(WORK TASK) Quote the entries that follow exactly, leaving none out.
*** EXTRACTED ENTRIES ***
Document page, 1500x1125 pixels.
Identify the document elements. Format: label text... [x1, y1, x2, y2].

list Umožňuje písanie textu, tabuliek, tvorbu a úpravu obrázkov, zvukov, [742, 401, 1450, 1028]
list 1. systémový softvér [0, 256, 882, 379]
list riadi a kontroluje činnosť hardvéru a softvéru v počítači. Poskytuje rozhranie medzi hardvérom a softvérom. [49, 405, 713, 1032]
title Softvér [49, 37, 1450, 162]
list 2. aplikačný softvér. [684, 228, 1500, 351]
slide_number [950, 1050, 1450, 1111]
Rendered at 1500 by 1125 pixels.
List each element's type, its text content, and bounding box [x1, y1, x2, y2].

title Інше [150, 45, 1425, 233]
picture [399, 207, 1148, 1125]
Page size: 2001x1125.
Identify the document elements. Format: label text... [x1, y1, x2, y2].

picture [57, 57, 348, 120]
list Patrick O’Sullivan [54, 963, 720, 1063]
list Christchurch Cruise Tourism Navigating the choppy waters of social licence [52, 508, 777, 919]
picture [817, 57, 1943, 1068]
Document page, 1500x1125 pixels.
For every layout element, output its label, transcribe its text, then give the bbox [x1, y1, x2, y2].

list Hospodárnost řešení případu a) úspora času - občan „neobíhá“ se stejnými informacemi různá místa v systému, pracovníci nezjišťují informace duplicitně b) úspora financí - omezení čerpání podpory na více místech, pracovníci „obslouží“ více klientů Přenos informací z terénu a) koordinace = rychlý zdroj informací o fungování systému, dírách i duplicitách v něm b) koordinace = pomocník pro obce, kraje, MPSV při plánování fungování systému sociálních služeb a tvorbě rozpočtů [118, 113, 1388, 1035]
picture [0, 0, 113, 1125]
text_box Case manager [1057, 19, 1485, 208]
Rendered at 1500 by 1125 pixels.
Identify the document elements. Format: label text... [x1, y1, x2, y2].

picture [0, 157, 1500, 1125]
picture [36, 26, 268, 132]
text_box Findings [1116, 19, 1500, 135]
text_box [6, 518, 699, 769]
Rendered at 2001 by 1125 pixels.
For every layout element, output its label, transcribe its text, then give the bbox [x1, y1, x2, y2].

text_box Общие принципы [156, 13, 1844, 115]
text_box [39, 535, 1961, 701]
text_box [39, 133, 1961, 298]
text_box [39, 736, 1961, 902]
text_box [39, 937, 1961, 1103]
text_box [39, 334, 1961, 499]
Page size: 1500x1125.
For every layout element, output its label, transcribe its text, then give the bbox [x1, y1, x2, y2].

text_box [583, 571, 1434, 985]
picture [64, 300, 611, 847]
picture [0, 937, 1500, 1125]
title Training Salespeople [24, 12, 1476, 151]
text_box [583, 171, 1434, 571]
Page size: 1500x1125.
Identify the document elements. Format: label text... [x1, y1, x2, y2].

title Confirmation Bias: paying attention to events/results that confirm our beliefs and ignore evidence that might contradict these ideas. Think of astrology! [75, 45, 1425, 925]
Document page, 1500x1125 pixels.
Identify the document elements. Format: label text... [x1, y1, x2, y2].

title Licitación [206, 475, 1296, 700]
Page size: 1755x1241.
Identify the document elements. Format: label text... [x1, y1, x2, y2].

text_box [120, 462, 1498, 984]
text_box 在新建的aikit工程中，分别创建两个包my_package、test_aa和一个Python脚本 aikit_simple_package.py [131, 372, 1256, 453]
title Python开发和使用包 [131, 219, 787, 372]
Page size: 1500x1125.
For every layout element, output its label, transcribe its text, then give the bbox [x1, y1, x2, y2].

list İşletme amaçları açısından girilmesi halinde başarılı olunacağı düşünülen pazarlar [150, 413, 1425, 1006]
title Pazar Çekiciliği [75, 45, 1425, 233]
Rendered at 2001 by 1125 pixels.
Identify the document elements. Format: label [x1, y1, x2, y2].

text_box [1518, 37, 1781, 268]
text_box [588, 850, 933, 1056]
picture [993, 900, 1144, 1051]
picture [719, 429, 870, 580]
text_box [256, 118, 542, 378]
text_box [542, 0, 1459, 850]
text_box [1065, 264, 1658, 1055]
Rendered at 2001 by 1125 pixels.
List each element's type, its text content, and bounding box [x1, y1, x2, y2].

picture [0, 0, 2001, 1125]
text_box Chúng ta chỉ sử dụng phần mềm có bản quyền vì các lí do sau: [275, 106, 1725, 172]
*** End of EXTRACTED ENTRIES ***
(REPLY TO THE TASK)
Document page, 1500x1125 pixels.
Identify the document elements. Format: label text... [x1, y1, x2, y2].

list Umožňuje písanie textu, tabuliek, tvorbu a úpravu obrázkov, zvukov, [742, 401, 1450, 1028]
list 1. systémový softvér [0, 256, 882, 379]
list riadi a kontroluje činnosť hardvéru a softvéru v počítači. Poskytuje rozhranie medzi hardvérom a softvérom. [49, 405, 713, 1032]
title Softvér [49, 37, 1450, 162]
list 2. aplikačný softvér. [684, 228, 1500, 351]
slide_number [950, 1050, 1450, 1111]
Rendered at 1500 by 1125 pixels.
List each element's type, its text content, and bounding box [x1, y1, x2, y2].

title Інше [150, 45, 1425, 233]
picture [399, 207, 1148, 1125]
Page size: 2001x1125.
Identify the document elements. Format: label text... [x1, y1, x2, y2].

picture [57, 57, 348, 120]
list Patrick O’Sullivan [54, 963, 720, 1063]
list Christchurch Cruise Tourism Navigating the choppy waters of social licence [52, 508, 777, 919]
picture [817, 57, 1943, 1068]
Document page, 1500x1125 pixels.
For every layout element, output its label, transcribe its text, then give the bbox [x1, y1, x2, y2].

list Hospodárnost řešení případu a) úspora času - občan „neobíhá“ se stejnými informacemi různá místa v systému, pracovníci nezjišťují informace duplicitně b) úspora financí - omezení čerpání podpory na více místech, pracovníci „obslouží“ více klientů Přenos informací z terénu a) koordinace = rychlý zdroj informací o fungování systému, dírách i duplicitách v něm b) koordinace = pomocník pro obce, kraje, MPSV při plánování fungování systému sociálních služeb a tvorbě rozpočtů [118, 113, 1388, 1035]
picture [0, 0, 113, 1125]
text_box Case manager [1057, 19, 1485, 208]
Rendered at 1500 by 1125 pixels.
Identify the document elements. Format: label text... [x1, y1, x2, y2].

picture [0, 157, 1500, 1125]
picture [36, 26, 268, 132]
text_box Findings [1116, 19, 1500, 135]
text_box [6, 518, 699, 769]
Rendered at 2001 by 1125 pixels.
For every layout element, output its label, transcribe its text, then give the bbox [x1, y1, x2, y2].

text_box Общие принципы [156, 13, 1844, 115]
text_box [39, 535, 1961, 701]
text_box [39, 133, 1961, 298]
text_box [39, 736, 1961, 902]
text_box [39, 937, 1961, 1103]
text_box [39, 334, 1961, 499]
Page size: 1500x1125.
For every layout element, output its label, transcribe its text, then give the bbox [x1, y1, x2, y2].

text_box [583, 571, 1434, 985]
picture [64, 300, 611, 847]
picture [0, 937, 1500, 1125]
title Training Salespeople [24, 12, 1476, 151]
text_box [583, 171, 1434, 571]
Page size: 1500x1125.
Identify the document elements. Format: label text... [x1, y1, x2, y2].

title Confirmation Bias: paying attention to events/results that confirm our beliefs and ignore evidence that might contradict these ideas. Think of astrology! [75, 45, 1425, 925]
Document page, 1500x1125 pixels.
Identify the document elements. Format: label text... [x1, y1, x2, y2].

title Licitación [206, 475, 1296, 700]
Page size: 1755x1241.
Identify the document elements. Format: label text... [x1, y1, x2, y2].

text_box [120, 462, 1498, 984]
text_box 在新建的aikit工程中，分别创建两个包my_package、test_aa和一个Python脚本 aikit_simple_package.py [131, 372, 1256, 453]
title Python开发和使用包 [131, 219, 787, 372]
Page size: 1500x1125.
For every layout element, output its label, transcribe its text, then give the bbox [x1, y1, x2, y2].

list İşletme amaçları açısından girilmesi halinde başarılı olunacağı düşünülen pazarlar [150, 413, 1425, 1006]
title Pazar Çekiciliği [75, 45, 1425, 233]
Rendered at 2001 by 1125 pixels.
Identify the document elements. Format: label [x1, y1, x2, y2].

text_box [1518, 37, 1781, 268]
text_box [588, 850, 933, 1056]
picture [993, 900, 1144, 1051]
picture [719, 429, 870, 580]
text_box [256, 118, 542, 378]
text_box [542, 0, 1459, 850]
text_box [1065, 264, 1658, 1055]
Rendered at 2001 by 1125 pixels.
List each element's type, its text content, and bounding box [x1, y1, x2, y2].

picture [0, 0, 2001, 1125]
text_box Chúng ta chỉ sử dụng phần mềm có bản quyền vì các lí do sau: [275, 106, 1725, 172]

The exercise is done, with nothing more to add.